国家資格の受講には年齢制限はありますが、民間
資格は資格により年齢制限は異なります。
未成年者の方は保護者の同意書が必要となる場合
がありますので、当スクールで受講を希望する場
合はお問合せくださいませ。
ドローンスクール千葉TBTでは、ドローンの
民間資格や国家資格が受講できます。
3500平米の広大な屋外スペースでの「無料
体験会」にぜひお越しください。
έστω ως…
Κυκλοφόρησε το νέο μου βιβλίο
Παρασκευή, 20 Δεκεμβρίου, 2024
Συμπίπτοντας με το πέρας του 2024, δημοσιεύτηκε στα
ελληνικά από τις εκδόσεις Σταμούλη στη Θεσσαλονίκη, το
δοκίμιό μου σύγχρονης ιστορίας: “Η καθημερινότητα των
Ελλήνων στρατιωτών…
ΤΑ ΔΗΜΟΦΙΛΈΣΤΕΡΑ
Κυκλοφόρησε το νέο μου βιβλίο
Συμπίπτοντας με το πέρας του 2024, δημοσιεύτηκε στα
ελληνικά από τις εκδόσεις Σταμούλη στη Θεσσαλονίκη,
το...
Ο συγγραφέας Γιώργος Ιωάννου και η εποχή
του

--------------------

Problem details: When copying the data above, keep every line exactly as written.

Answer space:
国家資格の受講には年齢制限はありますが、民間
資格は資格により年齢制限は異なります。
未成年者の方は保護者の同意書が必要となる場合
がありますので、当スクールで受講を希望する場
合はお問合せくださいませ。
ドローンスクール千葉TBTでは、ドローンの
民間資格や国家資格が受講できます。
3500平米の広大な屋外スペースでの「無料
体験会」にぜひお越しください。
έστω ως…
Κυκλοφόρησε το νέο μου βιβλίο
Παρασκευή, 20 Δεκεμβρίου, 2024
Συμπίπτοντας με το πέρας του 2024, δημοσιεύτηκε στα
ελληνικά από τις εκδόσεις Σταμούλη στη Θεσσαλονίκη, το
δοκίμιό μου σύγχρονης ιστορίας: “Η καθημερινότητα των
Ελλήνων στρατιωτών…
ΤΑ ΔΗΜΟΦΙΛΈΣΤΕΡΑ
Κυκλοφόρησε το νέο μου βιβλίο
Συμπίπτοντας με το πέρας του 2024, δημοσιεύτηκε στα
ελληνικά από τις εκδόσεις Σταμούλη στη Θεσσαλονίκη,
το...
Ο συγγραφέας Γιώργος Ιωάννου και η εποχή
του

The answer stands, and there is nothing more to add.